Forty-one companies in the S&P 500 have cut their dividend payouts this year, with the total reduction equivalent to $40.8 billion a year in cash lost to shareholders, according to Howard Silverblatt, senior analyst at S&P in New York.


In all of 2008, there were 61 cuts by S&P 500 companies totaling $40.6 billion in lost dividend income.

Dividend cuts make investors that much poorer, compounding the decline in their stocks’ value and adding to the ‘reverse wealth effect’ in the economy: The poorer you feel, the less you’re likely to spend.

Unfortunately for weary shareholders, more cuts are coming, Silverblatt said.

‘We expect decreases to continue as companies take the prudent steps to preserve cash that assist in their ability to ride out the recession,’ he said.

Never mind about investors’ ability to ride out the recession. . . .

In the banking sector, Wells was the last of the Mohicans: With its cut, not a single financial company remains in the S&P 500 list of the top 25 dividend payers, in terms of total dollars paid out annually.

The largest single dividend payer is AT&T. Its $1.64-a-share annual dividend (a current yield of 7.4%) is worth a total of $9.6 billion a year to shareholders.

No. 2 on the list: Exxon Mobil Corp., which pays out $8.1 billion a year.
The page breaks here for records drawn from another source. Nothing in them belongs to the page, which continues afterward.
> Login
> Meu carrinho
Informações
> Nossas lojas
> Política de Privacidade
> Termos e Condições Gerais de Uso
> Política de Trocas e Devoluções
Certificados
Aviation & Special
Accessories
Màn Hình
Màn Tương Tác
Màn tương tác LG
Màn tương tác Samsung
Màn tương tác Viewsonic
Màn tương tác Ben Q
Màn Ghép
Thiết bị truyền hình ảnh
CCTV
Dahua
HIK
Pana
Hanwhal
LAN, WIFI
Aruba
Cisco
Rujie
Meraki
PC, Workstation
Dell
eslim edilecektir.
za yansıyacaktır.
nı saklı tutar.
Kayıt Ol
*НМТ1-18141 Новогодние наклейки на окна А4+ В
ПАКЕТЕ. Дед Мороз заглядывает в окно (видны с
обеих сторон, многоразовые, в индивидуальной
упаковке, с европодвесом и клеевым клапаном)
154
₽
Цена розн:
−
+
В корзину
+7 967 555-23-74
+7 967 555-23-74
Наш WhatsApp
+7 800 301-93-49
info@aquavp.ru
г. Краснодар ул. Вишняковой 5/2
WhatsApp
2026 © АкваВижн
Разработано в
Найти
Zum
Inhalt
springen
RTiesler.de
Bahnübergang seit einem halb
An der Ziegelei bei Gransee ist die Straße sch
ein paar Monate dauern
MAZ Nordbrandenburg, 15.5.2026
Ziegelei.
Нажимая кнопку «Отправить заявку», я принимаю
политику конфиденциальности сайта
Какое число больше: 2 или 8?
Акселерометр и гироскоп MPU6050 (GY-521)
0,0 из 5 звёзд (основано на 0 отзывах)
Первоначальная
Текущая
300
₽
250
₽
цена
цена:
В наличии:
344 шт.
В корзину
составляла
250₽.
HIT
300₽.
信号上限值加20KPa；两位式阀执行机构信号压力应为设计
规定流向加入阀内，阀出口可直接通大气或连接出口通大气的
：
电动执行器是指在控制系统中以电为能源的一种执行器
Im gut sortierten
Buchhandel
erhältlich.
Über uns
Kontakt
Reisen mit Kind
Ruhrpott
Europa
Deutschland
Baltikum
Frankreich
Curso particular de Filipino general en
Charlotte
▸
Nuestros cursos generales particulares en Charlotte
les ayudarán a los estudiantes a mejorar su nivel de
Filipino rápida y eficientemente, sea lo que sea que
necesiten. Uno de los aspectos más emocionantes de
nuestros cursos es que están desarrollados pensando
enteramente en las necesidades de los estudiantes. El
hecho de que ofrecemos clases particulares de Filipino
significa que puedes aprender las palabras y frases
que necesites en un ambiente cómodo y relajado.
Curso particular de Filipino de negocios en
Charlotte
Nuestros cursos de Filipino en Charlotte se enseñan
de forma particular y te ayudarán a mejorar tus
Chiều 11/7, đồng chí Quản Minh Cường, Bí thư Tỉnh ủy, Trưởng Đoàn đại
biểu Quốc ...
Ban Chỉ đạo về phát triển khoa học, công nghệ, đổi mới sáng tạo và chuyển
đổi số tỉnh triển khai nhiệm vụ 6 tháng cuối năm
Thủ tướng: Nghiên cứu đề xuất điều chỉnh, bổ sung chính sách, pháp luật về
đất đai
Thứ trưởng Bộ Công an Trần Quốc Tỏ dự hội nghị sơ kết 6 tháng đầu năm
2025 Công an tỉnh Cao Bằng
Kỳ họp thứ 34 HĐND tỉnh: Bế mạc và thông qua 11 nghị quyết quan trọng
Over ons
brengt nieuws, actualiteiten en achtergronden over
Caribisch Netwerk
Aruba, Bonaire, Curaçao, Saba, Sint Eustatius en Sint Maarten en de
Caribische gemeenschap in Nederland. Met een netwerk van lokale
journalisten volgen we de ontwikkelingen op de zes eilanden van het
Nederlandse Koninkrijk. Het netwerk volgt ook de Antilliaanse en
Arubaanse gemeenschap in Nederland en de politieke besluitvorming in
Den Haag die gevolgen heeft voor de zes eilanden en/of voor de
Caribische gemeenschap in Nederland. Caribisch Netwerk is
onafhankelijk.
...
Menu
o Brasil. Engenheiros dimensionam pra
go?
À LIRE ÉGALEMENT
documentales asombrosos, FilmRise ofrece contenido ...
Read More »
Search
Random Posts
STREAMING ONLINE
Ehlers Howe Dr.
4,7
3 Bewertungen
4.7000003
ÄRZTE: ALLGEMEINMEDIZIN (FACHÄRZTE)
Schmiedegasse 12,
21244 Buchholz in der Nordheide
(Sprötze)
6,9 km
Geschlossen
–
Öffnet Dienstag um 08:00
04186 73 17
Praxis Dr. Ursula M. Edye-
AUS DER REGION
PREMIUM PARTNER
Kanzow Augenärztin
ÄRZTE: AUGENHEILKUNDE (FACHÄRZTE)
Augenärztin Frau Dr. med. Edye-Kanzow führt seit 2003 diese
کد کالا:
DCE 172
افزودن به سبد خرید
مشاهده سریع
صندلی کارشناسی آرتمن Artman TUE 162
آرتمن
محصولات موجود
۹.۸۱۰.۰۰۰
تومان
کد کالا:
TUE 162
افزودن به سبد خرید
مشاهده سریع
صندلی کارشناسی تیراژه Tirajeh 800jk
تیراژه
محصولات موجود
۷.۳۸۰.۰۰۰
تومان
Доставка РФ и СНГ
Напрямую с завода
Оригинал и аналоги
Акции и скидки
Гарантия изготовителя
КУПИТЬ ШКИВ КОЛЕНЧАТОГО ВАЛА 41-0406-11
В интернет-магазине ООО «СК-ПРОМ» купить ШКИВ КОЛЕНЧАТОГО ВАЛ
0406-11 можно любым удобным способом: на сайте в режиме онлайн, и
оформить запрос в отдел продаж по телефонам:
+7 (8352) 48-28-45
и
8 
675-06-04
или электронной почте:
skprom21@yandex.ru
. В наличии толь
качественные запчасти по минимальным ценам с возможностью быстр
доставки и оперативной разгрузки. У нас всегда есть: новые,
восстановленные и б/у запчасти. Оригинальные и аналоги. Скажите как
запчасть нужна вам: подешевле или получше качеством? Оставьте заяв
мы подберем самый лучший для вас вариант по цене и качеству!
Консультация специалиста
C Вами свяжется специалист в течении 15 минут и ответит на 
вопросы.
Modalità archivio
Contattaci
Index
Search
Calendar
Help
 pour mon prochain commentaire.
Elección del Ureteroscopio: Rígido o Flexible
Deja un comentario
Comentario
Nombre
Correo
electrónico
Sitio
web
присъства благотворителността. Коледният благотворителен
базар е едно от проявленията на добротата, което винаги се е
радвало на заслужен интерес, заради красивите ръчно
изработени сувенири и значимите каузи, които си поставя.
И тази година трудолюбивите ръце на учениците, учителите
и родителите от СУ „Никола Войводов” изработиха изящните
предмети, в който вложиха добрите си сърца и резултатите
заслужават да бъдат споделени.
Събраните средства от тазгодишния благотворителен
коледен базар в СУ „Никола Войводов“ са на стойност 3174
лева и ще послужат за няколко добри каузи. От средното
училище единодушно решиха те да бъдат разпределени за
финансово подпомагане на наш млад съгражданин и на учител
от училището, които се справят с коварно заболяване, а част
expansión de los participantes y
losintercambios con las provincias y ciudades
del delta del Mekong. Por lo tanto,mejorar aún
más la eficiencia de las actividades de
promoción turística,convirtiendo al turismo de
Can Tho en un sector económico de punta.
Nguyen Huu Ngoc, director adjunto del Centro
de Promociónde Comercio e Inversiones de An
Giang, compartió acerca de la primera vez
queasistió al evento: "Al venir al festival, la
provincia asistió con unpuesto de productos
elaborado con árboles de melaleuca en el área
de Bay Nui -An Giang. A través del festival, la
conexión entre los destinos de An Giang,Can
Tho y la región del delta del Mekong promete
The company’s annual dividend rate is $1.60 a share, for a 2.6% current yield.


No. 3 is Chevron Corp., with an annual dividend per share of $2.60 and a total annual payout of $5.3 billion. The stock’s dividend yield is 4.5% at the current price.

As I wrote in my weekly column in The Times last week, companies that preserve their dividend payments, and commit to continue raising them, could become the market standouts of the next few years if battered investors put more emphasis on income and less on capital gains.